Gelir gelmez eve, kendimi yatağa atmıştım. Depresyon moduna bürünmek istemiyordum ama canım çok sıkkındı. Müzik dinlesem de, film izlesem de bir türlü geçmiyordu. Çünkü sürekli aklım ona kayıyordu.
Kerem'den gelen nasılsın mesajını hızlıca sildim.
Yataktan çıkıp Ece'yi aradım. "Ece müsaitsen buluşalım mı?" Diye sordum."Buluşalım kuzum" diyince "tamam, hazırlan sen, ben seni gelip alırım yine" diyip kapattım telefonu. Elimden geldiğince özenerek hazırlanmaya çalıştım. Kendimi salmak istemiyordum. Dışarı çıkarken -ki bu kursa gideceğim zamanlardı- Atlas hocayı göreceğim için giyimime çok dikkat ediyordum.
Burak'a söylediğimde beni Ece'nin evine doğru götürdü. Ece çoktan aşağıya inmiş beni bekliyordu. Bu sefer ikimizin sık sık gittiği kafeye gelmiştik. Olan biteni kabaca anlattım ona da. Bir anda eski zamanlarıma dönmüştüm sanki. Her şeyin yolunda olduğu, tek derdimin boş vaktimi nasıl dolduracağım zamanlar burnumda tütüyordu.
Telefonuma mesaj gelince baktım hemen.
"Yiğit" dedim sessizce."Ne diyor?" Diye sordu.
"Belleği Atlas'a bir an önce vermemi söylüyor" dedim.
"Şimdi siz Atlas yüzünden görüşmemezlik yapmazsınız herhalde. Söyle de direk sen ver ona" dedi Ece.
"Acaba Yiğit'i bu olaya karıştırmasam mı? Atlas ayarlamışken onu devre dışı bırakıp sadece Yiğit ile görüşmek doğru olmaz gibi" dedim kaşlarımı çatıp.
"Hayır canım, Atlas anlattığına göre öyle birisi değil. O sadece çok gergin birisi. Bir anlık patlamalarını laf sokmalarını görmezsek özünde iyi birisi" dedi omuzlarını silkip. "Gerçi bu devirde kimseye güven kalmadı ama" dedi sonradan.
"Evet. Herkese karşı bir yanım hep uzak artık. Annem babamdan sonra özellikle. Bana yaptıkları psikolojik baskıya bak Ece ya. Kesin Atlas da annesinin olayları yüzünden bu halde." Dedim.
"Kızım o yine iyi seninle konuşuyor. Ben yaşasaydım umrumda olmazdın. Bak açık açık söyleyeyim. Yıllar sonra annemin katiliyle ilgili bir mesele çıkmış ortaya. Topuklardım korkudan yada belki o anki düşüncelerimle seninle intikamımı alırdım bir şekilde. " diyip buz dolu sudan bir yudum aldı.
"Belki de annesine olan şeylerin benim başıma gelmesinden korkuyor" dedim iyi ihtimali düşünerek. Bir kaç yudum daha aldı buzlu sudan.
"Boğazların şişer. Yavaş iç" dediğimde gülmeye başladı.

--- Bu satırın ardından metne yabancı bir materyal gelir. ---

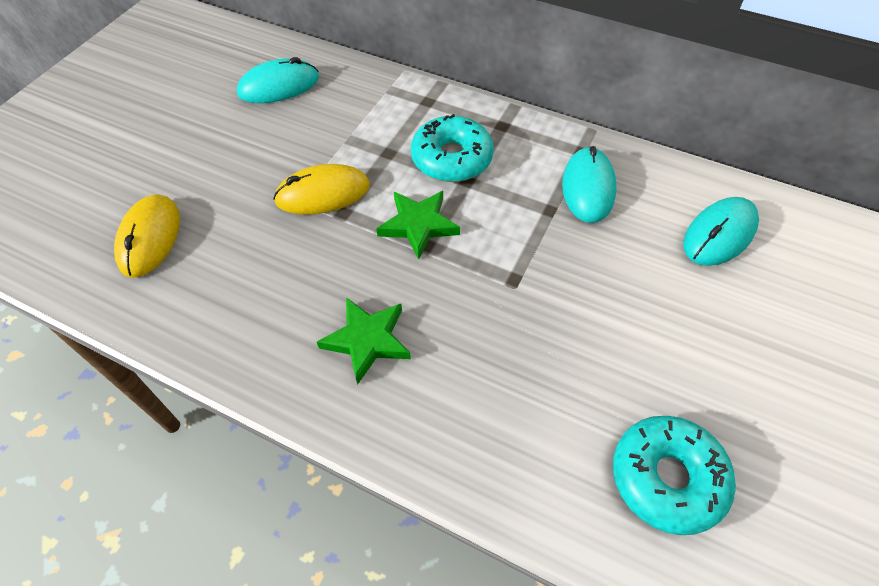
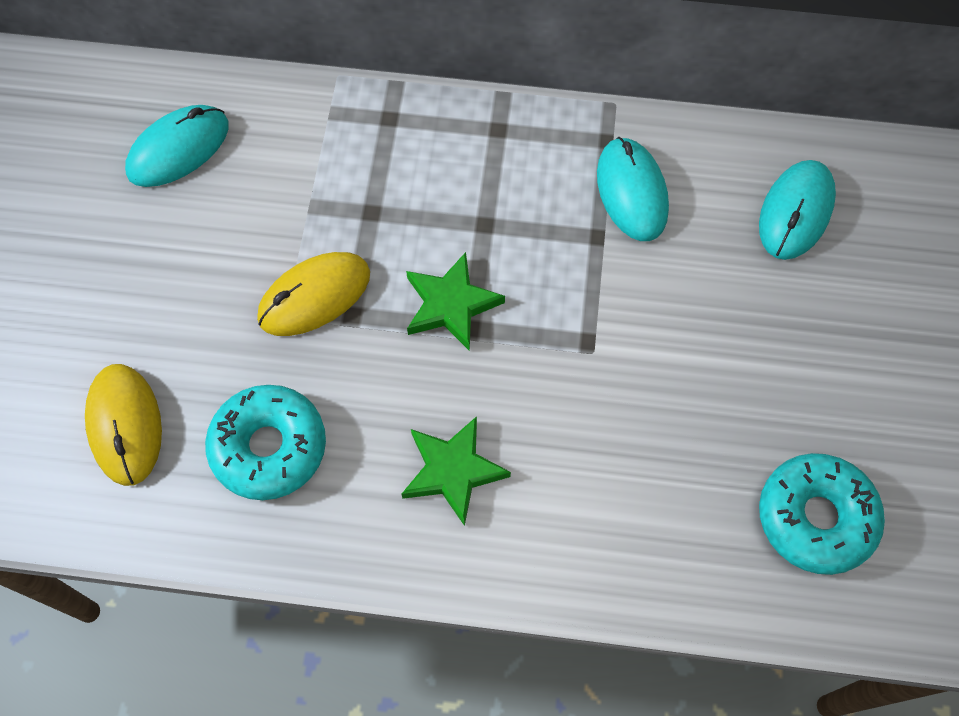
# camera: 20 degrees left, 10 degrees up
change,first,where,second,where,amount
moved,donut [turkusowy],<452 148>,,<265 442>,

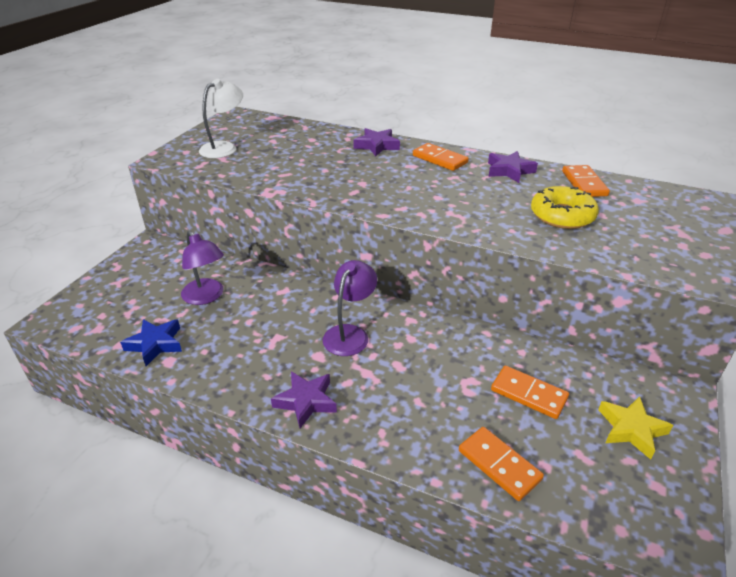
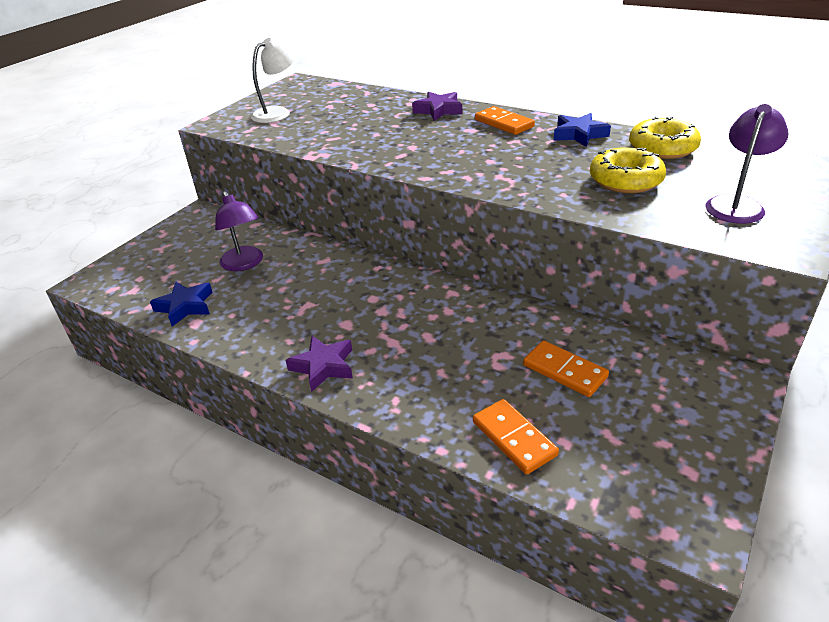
# camera: 10 degrees right, 0 degrees up
change,first,where,second,where,amount
recoloured,gwiazda [fioletowy],<513 167>,gwiazda [niebieski],<582 130>,
replaced,kostka domina [pomarańczowy],<586 181>,donut [żółty],<665 137>,
moved,lampka [fioletowy],<350 308>,,<747 164>,
removed,gwiazda [żółty],<635 428>,,,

"Hüzzam'ım ya" diyip gözlerini kısıp gülümsedi. "Sen beni boşver de şu avukat meselesini düşün. Hiç olmadı Kerem var. Onunla ulaştır" dedi.
"Bir işim de yolunda gitse zaten şaşırırdım. Ya ben Atlas ile oyalanıyordum. Kursa kaçması iyi geliyordu. Hiç istemiyorum kaydımı sildirmek ordan" dedim.
"Ben olsam inadına giderdim. Hem ayrıca Atlas öğrenince uzaklaşmamış senden. Yanına gelmiş. Kocaman adam, böyle şeyleri mi sorun edecek? O parti gecesinde benim bile ilgimi çekmişti. Kaç tane öğrencisi sarkmıştır ona kim bilir? Senin gibi masum seven birini bulsun da öpsün başına koysun" dedi.
"Ya Ece şöyle konuşma" dedim. Bazen konuşurken kendinden geçiyordu. Ne dediğini bilmediği zamanlar geriyordu beni Ece.
"Neyse hadi kalkalım. Yarın benim ehliyet kursum var. Erken kalkacağım" diyince "iyi tamam. Kalkalım" diyip hesabı istedim. Evde tıkılıp düşüncelere boğulmaktansa bir kaç saat oyalanıp akşam üstünü getirmiştim. Akşama kadar film izler, uykum gelince de uyurdum. Yok film olmaz. Çünkü düşüncelere dalmam kolay oluyordu. Benim düşünmemem gerekiyordu.